While an immersive draws visitors into Husain’s world with galloping horses and sweeping landscapes, the museum features more than 150 works, not chronologically curated but commencing with the 1950 Doll’s Wedding. The selection may not be exhaustive but it does bring together some of his many preoccupations and includes portraits of saint and missionary Mother Teresa, India’s first Prime Minister Jawaharlal Nehru, Nobel-winning physicist C V Raman and Pakistani philosopher-poet Allama Muhammad Iqbal. If a 1992 series of wooden sculptures is reminiscent of the period he designed toys at a store in Mumbai in the 1940s, the museum also screens  his first film Through the Eyes of a Painter.

At the centre of the museum’s collection are the works he produced in Qatar that remain rarely displayed. If the vivid red Last Supper of the Desert (2008) presents an Arabic lens on Leonardo da Vinci’s iconic masterpiece, in Battle of Badr (2008) Husain paints his trademark angular and fractured horses. Yemen, from the Arab civilization series, is dedicated to his ancestral homeland, from where Suleimani Muslims sailed to west India.

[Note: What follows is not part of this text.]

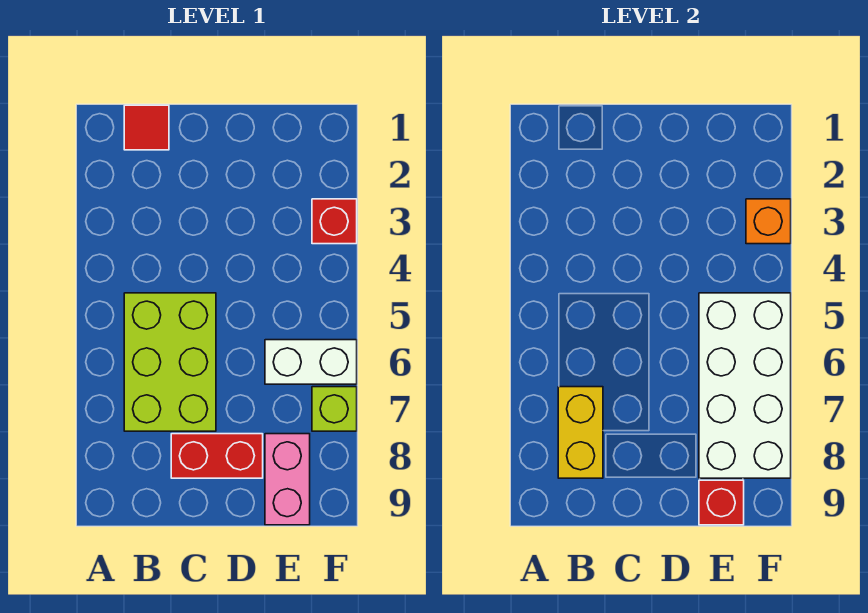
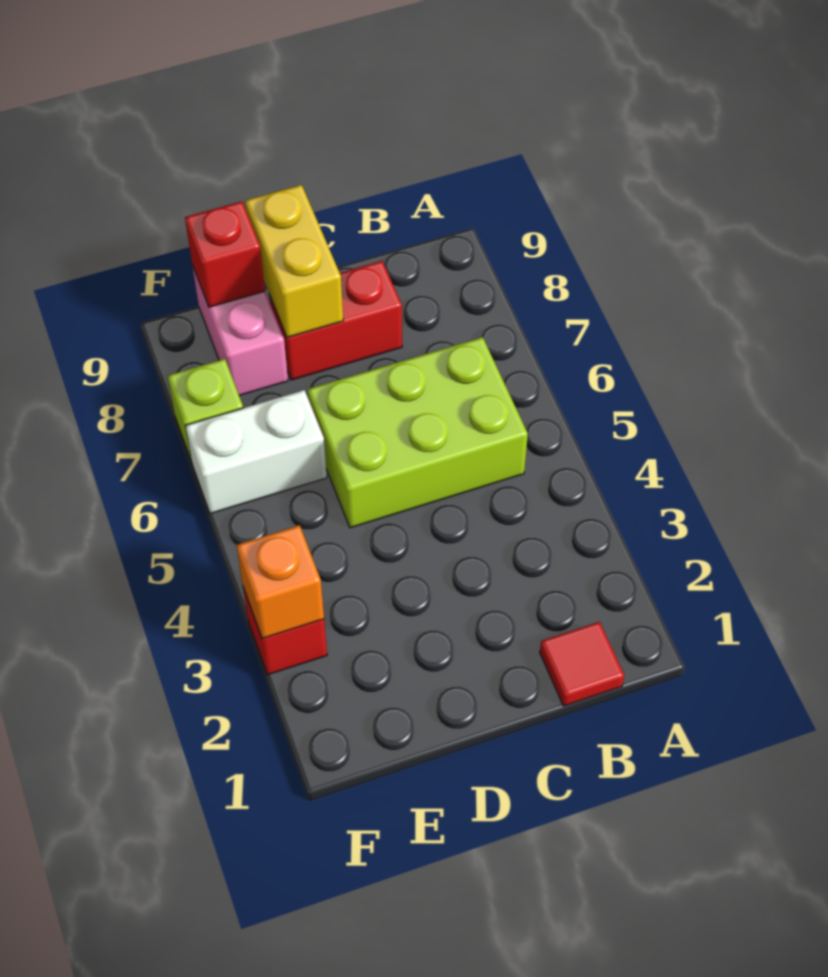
lime 2x3 brick [124,293,216,431] -> lime 2x3 brick turned to [308,337,528,528]
yellow 1x2 brick [558,387,603,478] -> yellow 1x2 brick moved to [245,185,343,337]
white 2x4 brick [699,293,791,478] -> none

Housed in an adjacent building, his final multimedia installation, Seeroo fi al ardh, completed posthumously, is a carousel featuring vintage cars, Murano glass horses and a replica of Leonardo da Vinci’s flying machine. Intended to trace the progress of humanity by Husain, it attempts to reflect his enduring explorations and the different lives he led across continents, witness to which are his Indian passports encased in glass at the museum.

In India, meanwhile, Wadhwa — whose friendship with Husain began after that pivotal day — treasures a canvas he painted spontaneously at her husband Anil Wadhwa’s (then Indian Ambassador to Oman) residence in Muscat on a day he received a favourable judgment in his court cases: it has his name painted in the colours of the Indian flag in Hindi, English and Urdu.